Moreover, after her divorce, she received insults from her own family who considers divorce as a shame and a social defect, where the mother told her, "You are just a divorced girl and so you are with us to serve us."
All that has been addressed and said to her had led to the emergence of high-risk psychological symptoms.
Psychological and Social Symptoms Observed:
- Community isolation (spends days without communicating or meeting with a family or friend)

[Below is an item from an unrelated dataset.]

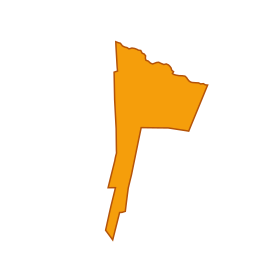 outline of Embakasi South, Nairobi, Kenya, rotated 47°
{"feature_id": "3690345B30654338580609", "entity_name": "Embakasi South", "entity_type": "district", "adm_level": 2, "iso_a3": "KEN", "parent_name": "Kenya", "parent_adm1": "Nairobi", "projection": "equal_earth", "projection_center": [36.875, -1.338], "detail": "fine", "context": "isolated", "style": "filled", "palette": "amber", "viewbox_px": 256, "rotation_deg": 47, "n_neighbors": 0, "source": "geoboundaries", "source_scale": "gbopen_adm2", "svg_char_len": 1116}
<svg xmlns="http://www.w3.org/2000/svg" viewBox="0 0 256 256"><g transform="rotate(47 128 128)"><path d="M150.9,40.5L149.1,42.1L147.0,42.6L145.3,44.8L143.2,45.6L141.0,47.7L138.4,50.1L137.0,50.9L134.9,51.3L132.6,51.1L131.1,50.8L128.9,51.0L126.7,52.8L124.5,55.0L122.0,56.9L119.9,58.1L118.4,58.3L117.9,56.3L115.6,56.6L113.3,55.5L111.4,55.3L109.5,55.4L107.3,56.3L106.0,58.5L103.1,59.9L100.9,60.7L99.6,62.4L98.0,66.3L96.0,67.3L92.8,67.6L90.7,68.7L88.8,67.7L87.2,65.9L85.0,65.7L82.9,66.6L80.0,65.8L78.2,67.3L76.6,67.8L74.4,68.9L72.2,70.6L70.8,73.3L68.5,73.9L66.5,75.2L64.1,76.1L62.3,75.9L60.8,75.8L58.8,77.0L56.6,78.1L60.2,81.2L74.5,93.1L76.6,94.8L79.2,96.8L77.7,100.1L98.0,118.3L120.5,137.2L136.1,151.4L138.5,153.5L140.2,156.2L141.3,157.8L142.9,159.9L152.7,175.0L158.1,183.3L163.1,177.9L165.0,180.7L173.3,193.4L177.3,199.3L187.5,214.1L199.4,215.5L184.1,191.8L185.7,189.8L187.1,186.8L181.7,180.4L176.3,173.9L172.1,168.8L168.9,164.0L164.6,157.4L161.6,153.2L143.9,128.3L136.7,118.1L150.2,104.0L155.3,98.6L169.1,87.7L171.7,85.7L170.5,83.2L163.8,68.6L150.9,40.5Z" fill="#f59e0b" stroke="#b45309" stroke-width="1.5"/></g></svg>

- Feelings of permanent sadness (most of the time)
- Constant crying
- Fear of facing people
- Loss of self-confidence and loss of trust in people
- Sleep disorders (insomnia)
- Eating disorders (anorexia)
- Nail biting
- Hair cutting (self-torture for revenge)
- Harming her body by cutting off her wrists and arms
Data Collection Method:
Data is collected through the psycho-social support sessions and awareness sessions given, as well as follow-up via the telephone and home visit.
Intervention and follow-up Methods:
Intervention was conducted in the following ways:
- Awareness sessions (early marriage, gender-based violence, gender versus sex)
- Psychosocial support sessions (SHE DEAL), how to deal with risks
- Art therapy sessions (your strengths and weaknesses, fears and sources of strength, your position in society, expression of emotions)
- Referral to the psychologist for follow-up
- Follow-up meetings with the psychologist through individual sessions on a weekly basis
- Continue participating in the sessions that she had begun as a recommendation by the social worker and at the request of the beneficiary herself (awareness sessions, art therapy sessions, social psychological support sessions).